Revenue at the Mayo Clinic grew almost 10 percent in 2007, to $6.9 billion.

Mayo -- which has its headquarters in Rochester and facilities in Jacksonville, Fla., and Scottsdale, Ariz. -- said that income from current activities was $198 million, a profit margin of 2.9 percent.

"The 2007 financial performance was in line with long-term targets," Chief Financial Officer Jeff Bolton said.

Mayo officials say that the clinic faces significant challenges in the next few years, including falling Medicare payments, an upsurge of aging baby boomers and a shortage of health care workers.

In 2007, income from patient care went up by 5 percent, to $294 million. Patient numbers were flat, at 520,000.

As a not-for-profit organization, the famous clinic plows profit back into its practice, education and research.

Mayo officials have complained in the past that Medicare has cut payments across the board without taking quality into account. Through its new health policy center, Mayo is proposing a formula for Medicare payments that weighs outcomes and cost over time, two measures that Mayo scores particularly well on nationally.

The clinic's leaders continue to warn of a looming crisis if the government doesn't step in to shore up Medicare, which is spending itself into insolvency.

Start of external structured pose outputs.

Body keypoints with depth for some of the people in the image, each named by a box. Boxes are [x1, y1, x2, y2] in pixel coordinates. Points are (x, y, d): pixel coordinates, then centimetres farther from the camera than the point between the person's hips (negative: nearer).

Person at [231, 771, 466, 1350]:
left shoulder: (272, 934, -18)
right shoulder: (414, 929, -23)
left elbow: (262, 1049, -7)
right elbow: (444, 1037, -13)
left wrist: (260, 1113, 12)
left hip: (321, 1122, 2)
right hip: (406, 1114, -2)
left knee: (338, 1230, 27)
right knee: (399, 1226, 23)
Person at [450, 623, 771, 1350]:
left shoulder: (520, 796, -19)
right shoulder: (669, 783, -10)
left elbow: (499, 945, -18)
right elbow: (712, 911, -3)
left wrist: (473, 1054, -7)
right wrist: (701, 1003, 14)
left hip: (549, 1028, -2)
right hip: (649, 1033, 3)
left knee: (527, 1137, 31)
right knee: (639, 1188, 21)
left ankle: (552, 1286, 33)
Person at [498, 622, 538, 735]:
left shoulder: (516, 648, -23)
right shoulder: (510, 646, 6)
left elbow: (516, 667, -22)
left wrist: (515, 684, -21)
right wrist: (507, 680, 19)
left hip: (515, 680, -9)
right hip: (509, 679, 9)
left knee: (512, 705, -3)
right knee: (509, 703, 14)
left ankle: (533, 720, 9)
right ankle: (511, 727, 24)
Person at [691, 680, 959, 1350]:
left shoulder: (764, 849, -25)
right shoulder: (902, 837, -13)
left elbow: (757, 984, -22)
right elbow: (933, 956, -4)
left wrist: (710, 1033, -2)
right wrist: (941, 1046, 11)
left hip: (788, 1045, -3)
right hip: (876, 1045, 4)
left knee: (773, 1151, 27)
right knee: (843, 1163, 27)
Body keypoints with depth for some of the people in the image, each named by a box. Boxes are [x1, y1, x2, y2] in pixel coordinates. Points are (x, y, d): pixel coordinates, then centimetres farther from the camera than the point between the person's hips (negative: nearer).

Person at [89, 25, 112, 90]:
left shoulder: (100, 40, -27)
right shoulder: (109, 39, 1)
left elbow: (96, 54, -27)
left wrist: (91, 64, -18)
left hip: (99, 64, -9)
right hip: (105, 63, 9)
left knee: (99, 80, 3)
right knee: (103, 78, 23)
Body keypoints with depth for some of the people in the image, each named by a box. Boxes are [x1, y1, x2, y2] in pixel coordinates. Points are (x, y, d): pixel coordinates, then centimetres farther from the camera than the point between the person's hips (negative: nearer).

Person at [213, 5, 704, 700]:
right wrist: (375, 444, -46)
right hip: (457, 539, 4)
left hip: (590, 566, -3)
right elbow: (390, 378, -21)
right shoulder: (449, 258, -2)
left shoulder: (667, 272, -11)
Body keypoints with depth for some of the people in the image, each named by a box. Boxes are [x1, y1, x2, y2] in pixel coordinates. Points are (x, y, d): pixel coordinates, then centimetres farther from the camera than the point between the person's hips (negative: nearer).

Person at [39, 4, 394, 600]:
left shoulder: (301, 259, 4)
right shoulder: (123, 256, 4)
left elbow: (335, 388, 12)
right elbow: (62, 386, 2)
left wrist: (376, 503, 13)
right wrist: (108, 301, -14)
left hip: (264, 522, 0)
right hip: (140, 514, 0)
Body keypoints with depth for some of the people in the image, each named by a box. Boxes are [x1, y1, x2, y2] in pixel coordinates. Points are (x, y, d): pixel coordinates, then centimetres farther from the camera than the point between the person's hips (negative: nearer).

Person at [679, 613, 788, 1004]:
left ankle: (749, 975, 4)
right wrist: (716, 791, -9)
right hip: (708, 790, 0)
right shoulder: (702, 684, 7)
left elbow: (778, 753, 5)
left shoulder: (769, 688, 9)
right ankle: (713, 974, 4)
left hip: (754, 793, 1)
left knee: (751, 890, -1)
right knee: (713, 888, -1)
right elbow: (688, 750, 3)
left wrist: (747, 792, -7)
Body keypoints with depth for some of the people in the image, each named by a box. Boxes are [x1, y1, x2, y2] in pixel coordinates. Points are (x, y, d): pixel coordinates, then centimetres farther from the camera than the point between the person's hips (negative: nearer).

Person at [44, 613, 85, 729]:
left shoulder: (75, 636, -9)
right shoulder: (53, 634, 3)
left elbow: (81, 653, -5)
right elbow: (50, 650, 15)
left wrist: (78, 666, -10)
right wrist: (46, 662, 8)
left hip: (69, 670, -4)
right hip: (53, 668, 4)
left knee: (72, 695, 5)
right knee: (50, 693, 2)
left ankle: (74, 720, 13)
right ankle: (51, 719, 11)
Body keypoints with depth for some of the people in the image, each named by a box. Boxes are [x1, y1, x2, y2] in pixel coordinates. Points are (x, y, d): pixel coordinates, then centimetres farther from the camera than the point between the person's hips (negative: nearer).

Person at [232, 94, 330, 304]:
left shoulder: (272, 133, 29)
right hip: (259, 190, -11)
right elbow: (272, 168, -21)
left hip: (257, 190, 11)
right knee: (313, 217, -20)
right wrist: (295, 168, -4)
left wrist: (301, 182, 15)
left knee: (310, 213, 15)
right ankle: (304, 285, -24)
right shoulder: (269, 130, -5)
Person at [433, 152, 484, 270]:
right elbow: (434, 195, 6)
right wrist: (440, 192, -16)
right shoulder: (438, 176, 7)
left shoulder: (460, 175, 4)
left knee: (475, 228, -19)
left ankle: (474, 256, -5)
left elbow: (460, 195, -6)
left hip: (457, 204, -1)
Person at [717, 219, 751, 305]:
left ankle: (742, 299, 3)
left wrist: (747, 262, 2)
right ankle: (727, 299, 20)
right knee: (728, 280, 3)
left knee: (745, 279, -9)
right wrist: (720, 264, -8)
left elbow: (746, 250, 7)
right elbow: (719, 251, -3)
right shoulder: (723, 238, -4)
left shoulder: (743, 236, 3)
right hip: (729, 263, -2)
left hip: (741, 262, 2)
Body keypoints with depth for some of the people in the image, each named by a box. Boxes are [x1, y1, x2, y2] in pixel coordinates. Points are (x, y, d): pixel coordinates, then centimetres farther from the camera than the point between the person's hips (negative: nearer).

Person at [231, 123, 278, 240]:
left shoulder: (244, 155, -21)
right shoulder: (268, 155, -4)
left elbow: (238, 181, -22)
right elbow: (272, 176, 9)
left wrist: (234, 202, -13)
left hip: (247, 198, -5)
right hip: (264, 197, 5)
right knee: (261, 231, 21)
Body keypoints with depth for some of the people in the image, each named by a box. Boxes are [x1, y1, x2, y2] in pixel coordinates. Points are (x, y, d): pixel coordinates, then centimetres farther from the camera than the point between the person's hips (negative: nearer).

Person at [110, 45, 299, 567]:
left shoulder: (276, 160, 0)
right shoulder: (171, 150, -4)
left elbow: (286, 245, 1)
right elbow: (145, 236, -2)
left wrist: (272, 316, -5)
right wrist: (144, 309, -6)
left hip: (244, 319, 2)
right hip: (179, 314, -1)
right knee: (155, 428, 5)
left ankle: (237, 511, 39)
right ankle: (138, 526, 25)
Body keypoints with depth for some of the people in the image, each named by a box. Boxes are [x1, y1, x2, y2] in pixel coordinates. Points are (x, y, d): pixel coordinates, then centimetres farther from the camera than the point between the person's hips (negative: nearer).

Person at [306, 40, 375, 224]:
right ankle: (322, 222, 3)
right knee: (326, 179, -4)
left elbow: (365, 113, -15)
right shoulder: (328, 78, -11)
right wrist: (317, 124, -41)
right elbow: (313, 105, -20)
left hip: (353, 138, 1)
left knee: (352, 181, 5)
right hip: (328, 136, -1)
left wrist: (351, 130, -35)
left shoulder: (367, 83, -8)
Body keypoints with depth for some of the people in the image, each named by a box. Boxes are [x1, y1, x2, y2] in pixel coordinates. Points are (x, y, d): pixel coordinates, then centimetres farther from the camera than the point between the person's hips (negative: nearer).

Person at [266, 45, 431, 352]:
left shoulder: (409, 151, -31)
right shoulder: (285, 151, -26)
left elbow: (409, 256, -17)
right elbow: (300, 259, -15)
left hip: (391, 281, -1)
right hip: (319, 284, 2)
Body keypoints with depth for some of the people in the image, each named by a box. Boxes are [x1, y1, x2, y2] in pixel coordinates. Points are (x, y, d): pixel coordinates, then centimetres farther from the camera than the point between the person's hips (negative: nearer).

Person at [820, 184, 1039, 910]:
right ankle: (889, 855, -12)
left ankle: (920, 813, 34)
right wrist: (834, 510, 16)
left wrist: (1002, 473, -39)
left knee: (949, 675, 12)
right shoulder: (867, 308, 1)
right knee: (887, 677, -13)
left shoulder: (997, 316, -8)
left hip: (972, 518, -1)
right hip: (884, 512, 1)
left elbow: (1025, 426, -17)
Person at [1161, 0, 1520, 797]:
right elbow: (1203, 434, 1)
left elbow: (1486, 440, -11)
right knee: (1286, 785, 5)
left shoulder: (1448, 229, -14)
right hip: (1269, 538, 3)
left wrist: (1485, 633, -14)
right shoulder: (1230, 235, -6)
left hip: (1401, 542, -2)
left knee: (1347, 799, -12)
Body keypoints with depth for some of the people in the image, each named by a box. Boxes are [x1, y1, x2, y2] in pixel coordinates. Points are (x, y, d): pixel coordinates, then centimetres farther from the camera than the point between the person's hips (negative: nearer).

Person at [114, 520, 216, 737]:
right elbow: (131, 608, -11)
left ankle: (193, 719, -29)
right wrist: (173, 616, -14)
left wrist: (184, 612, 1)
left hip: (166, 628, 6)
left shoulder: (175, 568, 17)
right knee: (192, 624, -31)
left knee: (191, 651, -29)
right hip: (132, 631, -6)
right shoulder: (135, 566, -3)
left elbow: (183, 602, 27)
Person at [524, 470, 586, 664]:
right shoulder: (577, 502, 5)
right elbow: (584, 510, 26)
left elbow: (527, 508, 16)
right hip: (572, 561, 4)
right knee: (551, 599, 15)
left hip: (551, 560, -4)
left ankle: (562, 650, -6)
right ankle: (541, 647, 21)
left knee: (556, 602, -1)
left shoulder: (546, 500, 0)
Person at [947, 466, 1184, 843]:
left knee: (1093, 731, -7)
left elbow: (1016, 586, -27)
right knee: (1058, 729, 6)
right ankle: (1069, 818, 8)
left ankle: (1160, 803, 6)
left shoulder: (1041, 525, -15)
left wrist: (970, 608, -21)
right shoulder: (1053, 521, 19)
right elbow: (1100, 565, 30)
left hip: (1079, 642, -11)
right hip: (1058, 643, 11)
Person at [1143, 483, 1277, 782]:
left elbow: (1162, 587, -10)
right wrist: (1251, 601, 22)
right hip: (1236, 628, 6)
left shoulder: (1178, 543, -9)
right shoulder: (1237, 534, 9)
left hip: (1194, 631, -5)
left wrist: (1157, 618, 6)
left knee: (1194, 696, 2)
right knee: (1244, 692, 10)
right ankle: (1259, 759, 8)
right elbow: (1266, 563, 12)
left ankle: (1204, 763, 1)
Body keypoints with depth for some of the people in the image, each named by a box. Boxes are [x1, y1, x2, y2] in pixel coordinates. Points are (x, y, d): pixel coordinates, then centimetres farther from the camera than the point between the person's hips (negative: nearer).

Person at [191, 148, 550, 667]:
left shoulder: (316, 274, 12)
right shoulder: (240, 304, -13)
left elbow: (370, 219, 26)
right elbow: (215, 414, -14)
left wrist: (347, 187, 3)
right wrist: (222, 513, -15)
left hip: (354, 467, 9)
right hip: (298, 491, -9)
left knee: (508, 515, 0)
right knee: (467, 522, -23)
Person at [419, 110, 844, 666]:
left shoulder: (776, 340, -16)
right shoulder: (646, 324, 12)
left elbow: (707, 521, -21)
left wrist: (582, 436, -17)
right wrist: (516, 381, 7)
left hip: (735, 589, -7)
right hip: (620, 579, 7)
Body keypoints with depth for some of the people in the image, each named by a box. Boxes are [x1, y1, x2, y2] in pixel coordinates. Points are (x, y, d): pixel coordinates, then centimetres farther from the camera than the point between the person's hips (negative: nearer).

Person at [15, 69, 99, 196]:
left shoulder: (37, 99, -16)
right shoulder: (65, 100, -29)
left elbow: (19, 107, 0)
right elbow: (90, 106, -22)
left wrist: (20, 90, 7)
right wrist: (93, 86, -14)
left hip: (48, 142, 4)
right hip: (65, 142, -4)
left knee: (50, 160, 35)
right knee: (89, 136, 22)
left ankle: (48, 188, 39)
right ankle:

"The future remains unclear. From 2010, or 2011 or, if we're lucky, 2012, there will be significant problems in this country with financing health care. If things aren't improved, it will hit every state and every provider in this country," Mayo Chief Executive Denis Cortese said. "As the largest provider of Medicare services in this country, we are on that cliff."

As the biggest employer in the state, Mayo is also grappling with pension obligations. Last year, Mayo contributed $253 million to employee pension funds.

Benefactors gave the clinic more than $373 million in 2007. That helped fund projects that included its health policy efforts, cancer research and a pediatric outpatient center in Rochester, a new hospital in Jacksonville plus research into Parkinson's, Alzheimer's and other neurological diseases in Scottsdale.